Would you copy the entries that follow exactly, leaving out every picture?

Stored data
# # # # # # #

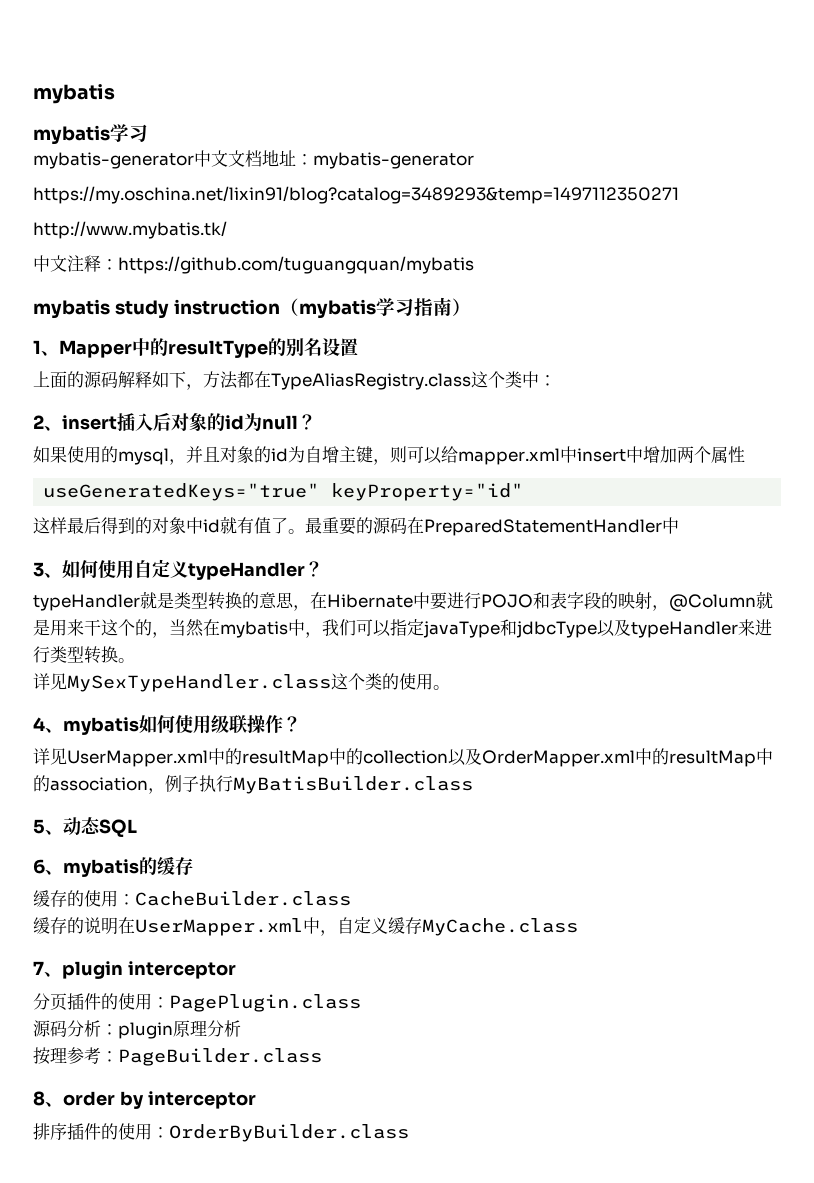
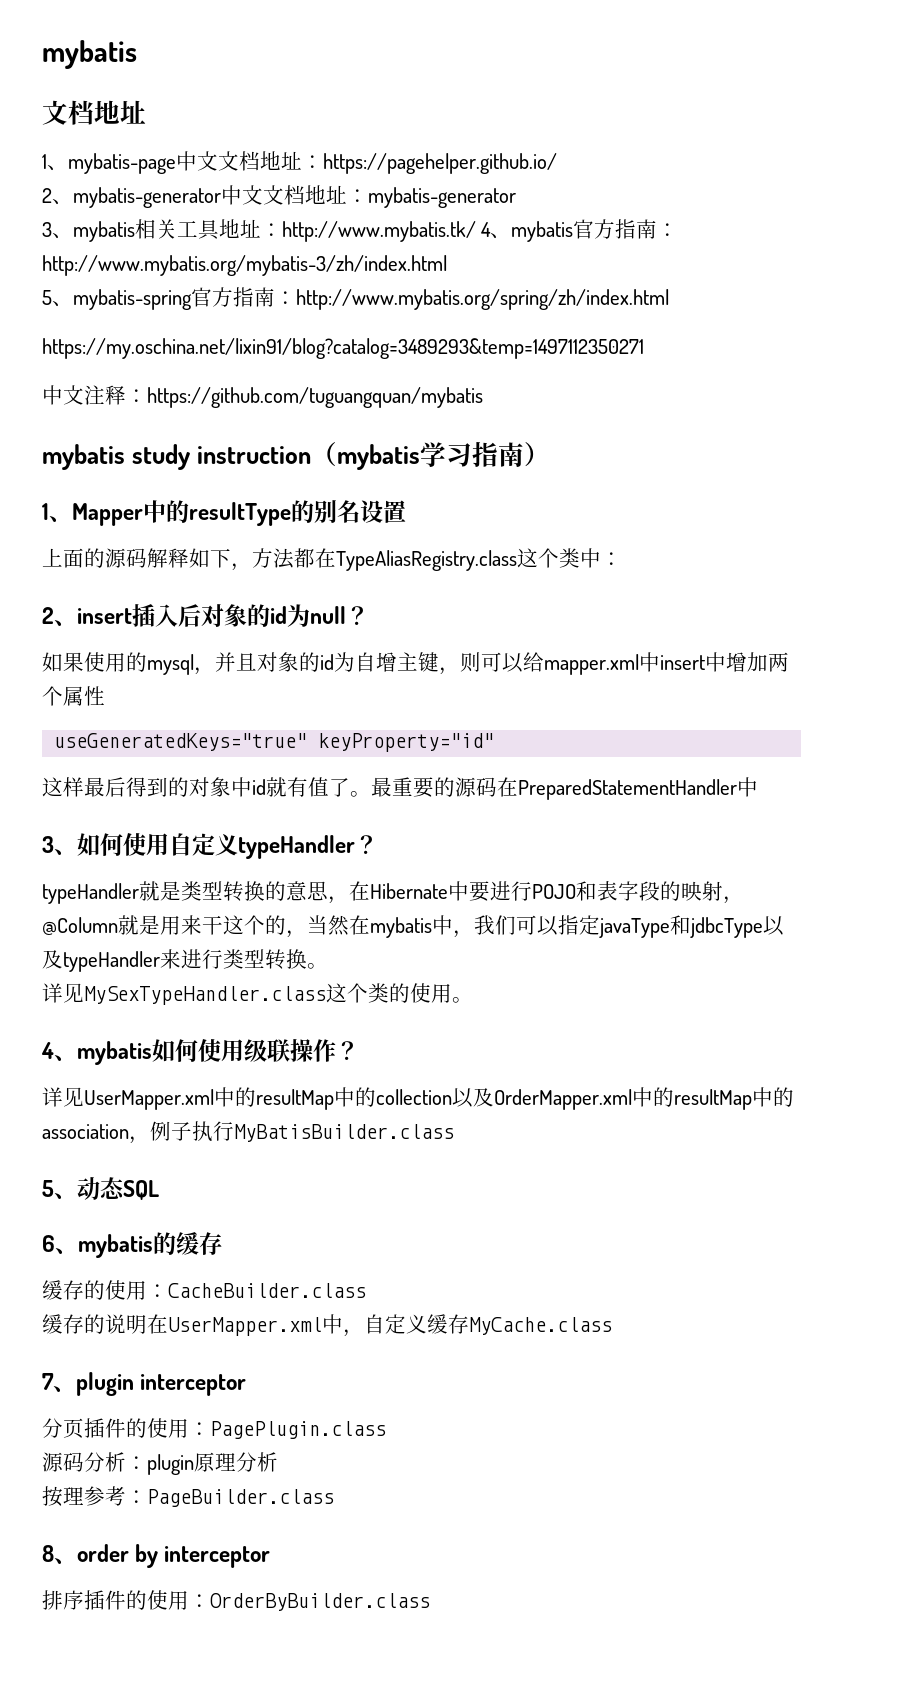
[33,124,148,145] mybatis学习 // -> [42,100,146,125] [42,151,557,174] [42,188,73,205] 文档地址 // 1、mybatis-page中文文档地址：https://pagehelper.github.io/ // 2、
(474, 160) none -> [42,219,679,242] [42,255,447,276] [42,287,669,310] // 3、mybatis相关工具地址：http://www.mybatis.tk/ 4、mybatis官方指南：http://www.mybatis.org/mybatis-3/zh/index.html // 5、mybatis-spring官方指南：http://www.mybatis.org/spring/zh/index.html
[33,221,227,239] // http://www.mybatis.tk/ -> (644, 348) none

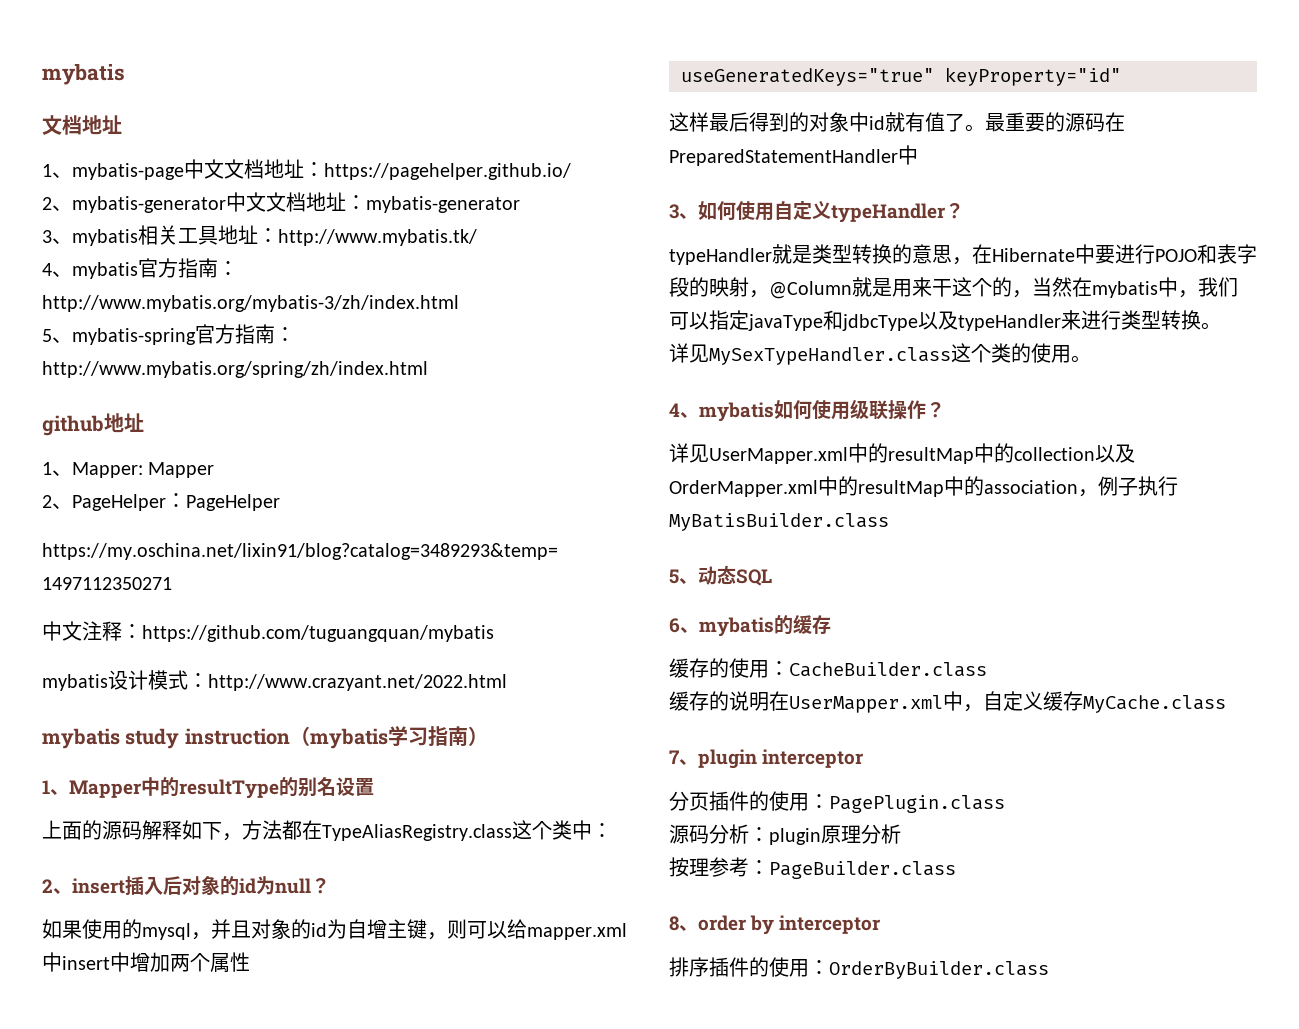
(476, 231) none -> (477, 237) //
(669, 299) none -> [42,413,144,436] [42,462,215,478] [42,493,280,511] // github地址 // 1、Mapper: Mapper // 2、PageHelper：PageHelper
(483, 397) none -> [42,670,507,691] // mybatis设计模式：http://www.crazyant.net/2022.html

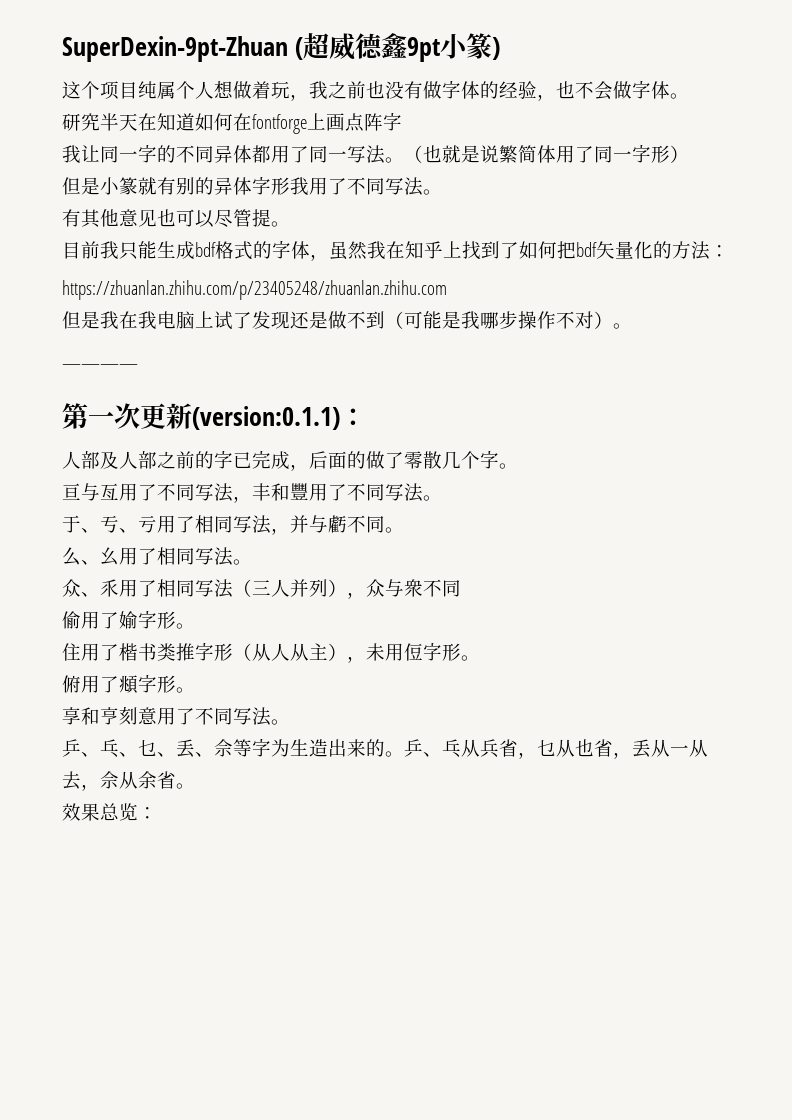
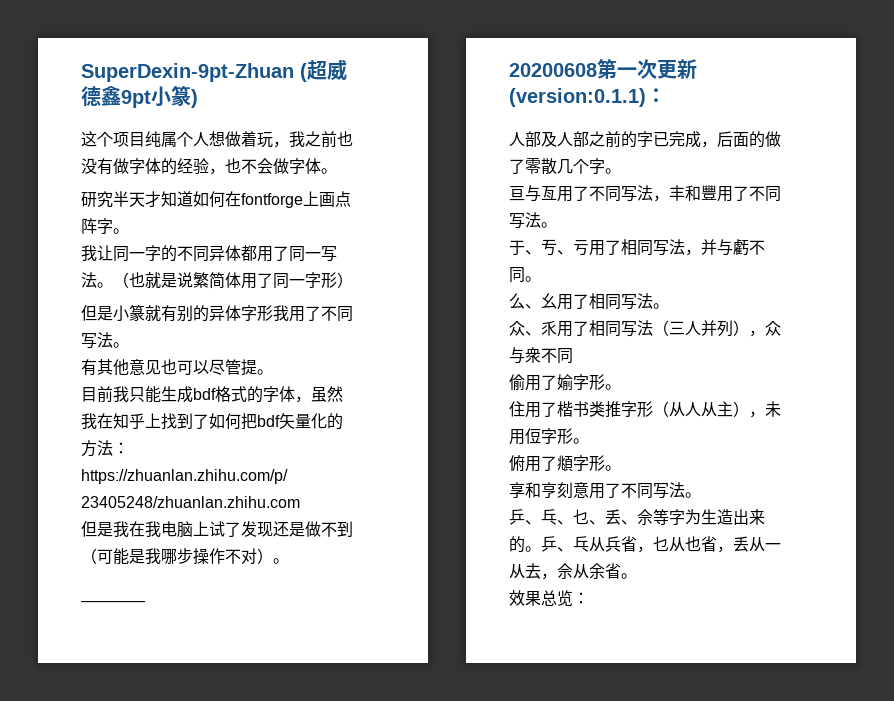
[138,113,157,131] 在 -> [145,191,161,207] 才
(402, 121) none -> [113,228,129,234] 。
(138, 367) none -> [509,63,597,77] 20200608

# # # # # # #

ANSWER SPACE.
[33,124,148,145] mybatis学习 // -> [42,100,146,125] [42,151,557,174] [42,188,73,205] 文档地址 // 1、mybatis-page中文文档地址：https://pagehelper.github.io/ // 2、
(474, 160) none -> [42,219,679,242] [42,255,447,276] [42,287,669,310] // 3、mybatis相关工具地址：http://www.mybatis.tk/ 4、mybatis官方指南：http://www.mybatis.org/mybatis-3/zh/index.html // 5、mybatis-spring官方指南：http://www.mybatis.org/spring/zh/index.html
[33,221,227,239] // http://www.mybatis.tk/ -> (644, 348) none

(476, 231) none -> (477, 237) //
(669, 299) none -> [42,413,144,436] [42,462,215,478] [42,493,280,511] // github地址 // 1、Mapper: Mapper // 2、PageHelper：PageHelper
(483, 397) none -> [42,670,507,691] // mybatis设计模式：http://www.crazyant.net/2022.html

[138,113,157,131] 在 -> [145,191,161,207] 才
(402, 121) none -> [113,228,129,234] 。
(138, 367) none -> [509,63,597,77] 20200608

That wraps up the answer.